Por ejemplo, si bien el consumo exacto de energía para la extracción de bitcoins depende de la ubicación exacta de las actividades mineras, que son difíciles de identificar, se estima de que el consumo anual de energía de la red de bitcoins representa una huella de carbono equivalente a la de Nueva Zelandia, y es equivalente al consumo de electricidad de Venezuela.

Las empresas de moneda virtual deberían considerar la posibilidad de aumentar la transparencia de la ubicación y el equipo utilizado en la extracción de bitcoins para ayudar a aliviar estas preocupaciones. También se ha informado de que el costo de la energía para la minería de monedas virtuales es considerable en comparación con el valor de las monedas virtuales.

Las empresas de moneda virtual con una elevada huella de carbono podrían enfrentarse a una pérdida de oportunidades de inversión y comercio, lo que podría tener un impacto negativo en sus resultados financieros. Hay datos que sugieren que algunos cripto-mineros están avanzando hacia la utilización de métodos alternativos y sostenibles para la producción de energía con el fin de mitigar este riesgo.

Hace dos años, Nature Climate Change advirtió que la minería de Bitcoin por sí sola podría empujar el calentamiento global por encima del catastrófico umbral de 2ºC en sólo 14 años si los índices de adopción coinciden con los de otras tecnologías ampliamente utilizadas.

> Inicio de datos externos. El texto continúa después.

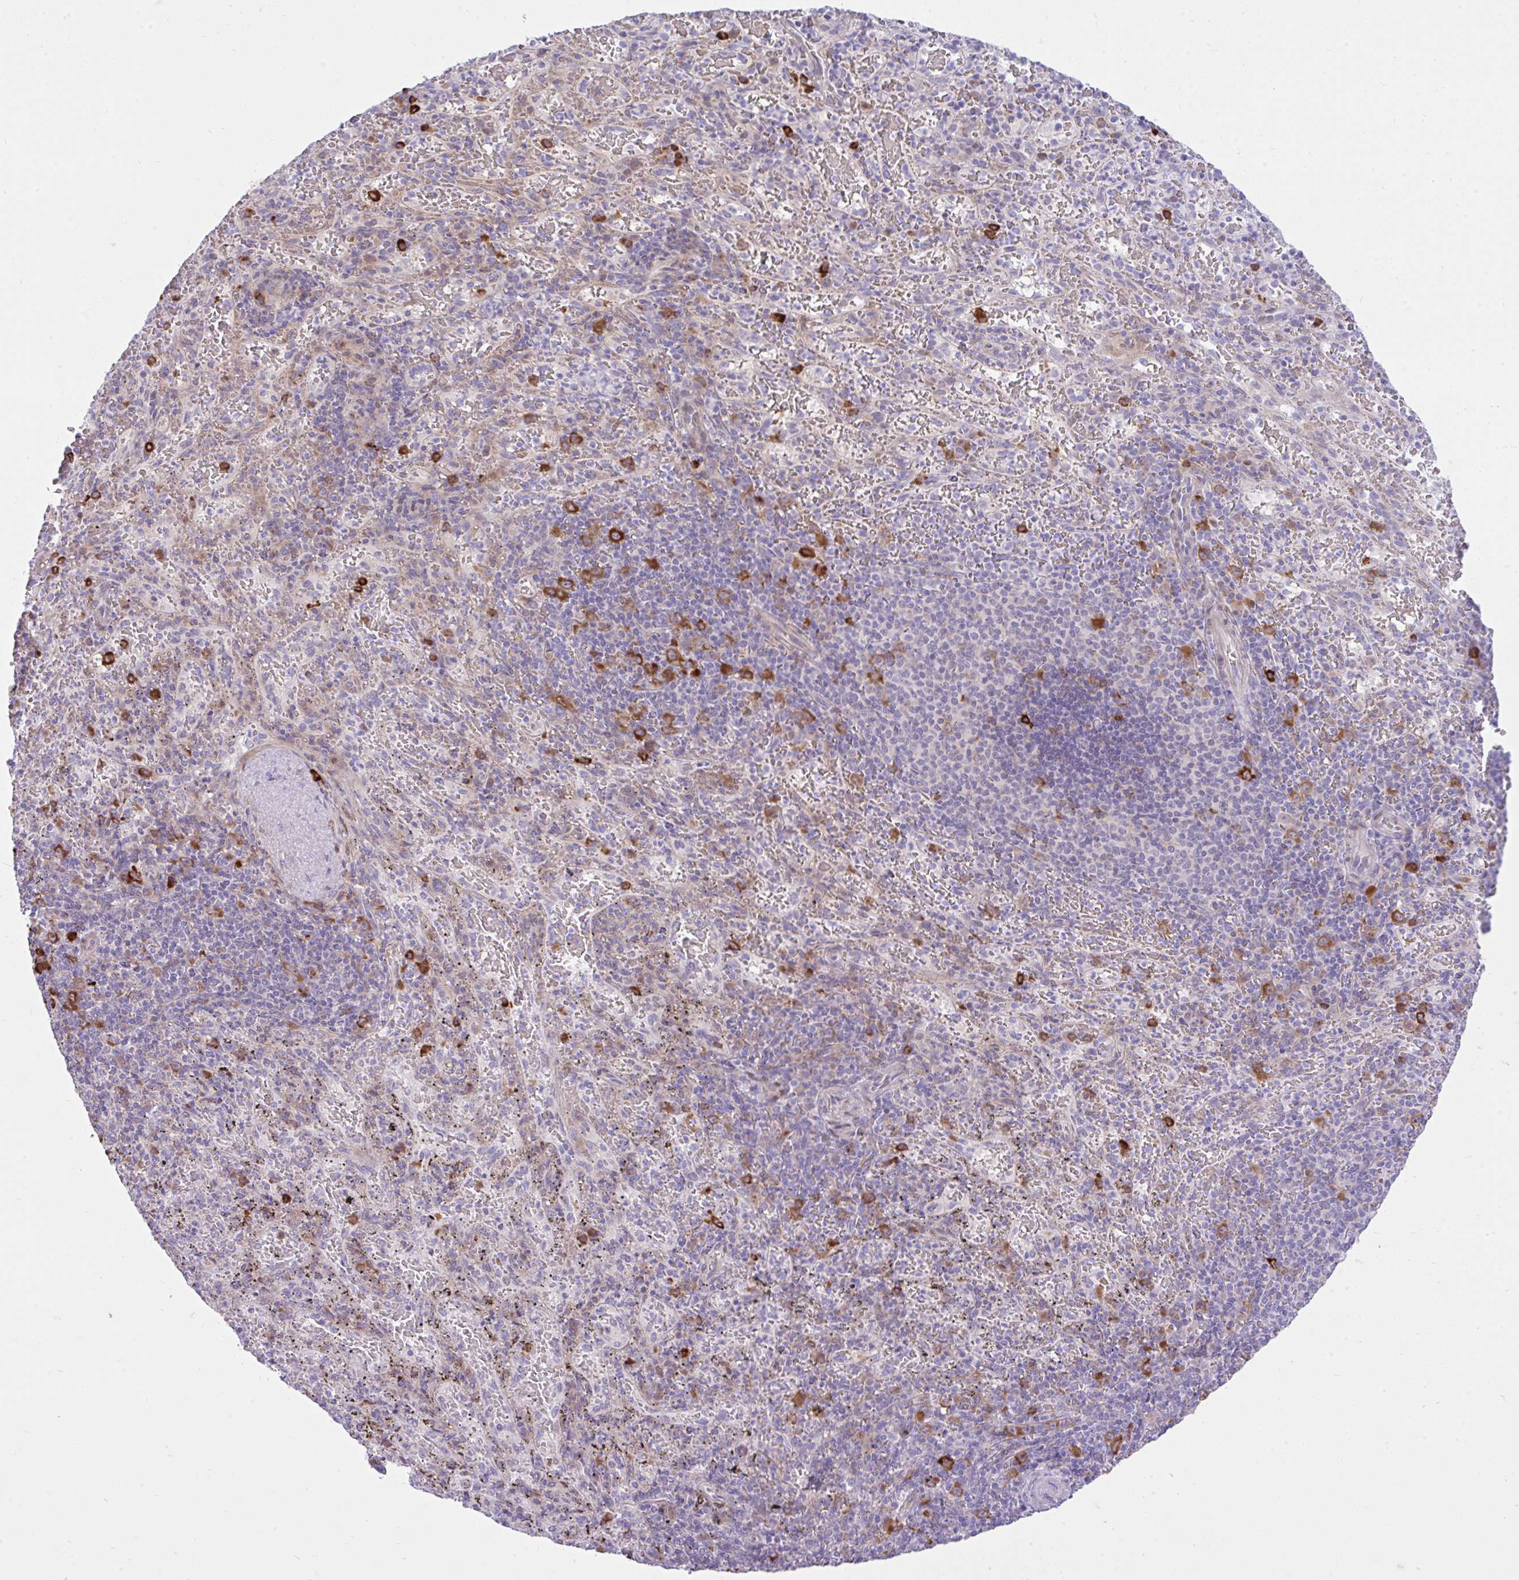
{"staining": {"intensity": "strong", "quantity": "<25%", "location": "cytoplasmic/membranous"}, "tissue": "spleen", "cell_type": "Cells in red pulp", "image_type": "normal", "snomed": [{"axis": "morphology", "description": "Normal tissue, NOS"}, {"axis": "topography", "description": "Spleen"}], "caption": "IHC photomicrograph of normal human spleen stained for a protein (brown), which reveals medium levels of strong cytoplasmic/membranous expression in approximately <25% of cells in red pulp.", "gene": "EEF1A1", "patient": {"sex": "male", "age": 57}}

Por necesidad, las redes criptográficas más seguras, como las del bitcoin , son también las que más energía consumen, ya que dependen de un gran consumo de recursos para defender sus redes de los atacantes malintencionados. Dependen de la minería para asegurar sus cadenas de bloques y requieren que el poder de computación continúe incluso después de que cada moneda haya sido extraída. Las redes de menor consumo de recursos no emplean procesos tan rigurosos y, por consiguiente, es casi seguro que sean menos seguras. Resumiendo, si queremos una criptomoneda segura (porque si es insegura no la queremos) su tecnología tiene que consumir mucha electricidad.

Y ahora la pregunta del millón: ¿cuánta energía chupa la minería bitcoin cada año?

Los datos disponibles varían bastante dependiendo de a quién se le pregunte, aunque parece que existe un consenso que lo sitúa entrono a los 100 TWh, esto es un 0,6% del consumo global de electricidad en 2019, energía que se desconoce su origen y bien podría ser renovable (lo más probable) como procedente del combustibles fósiles.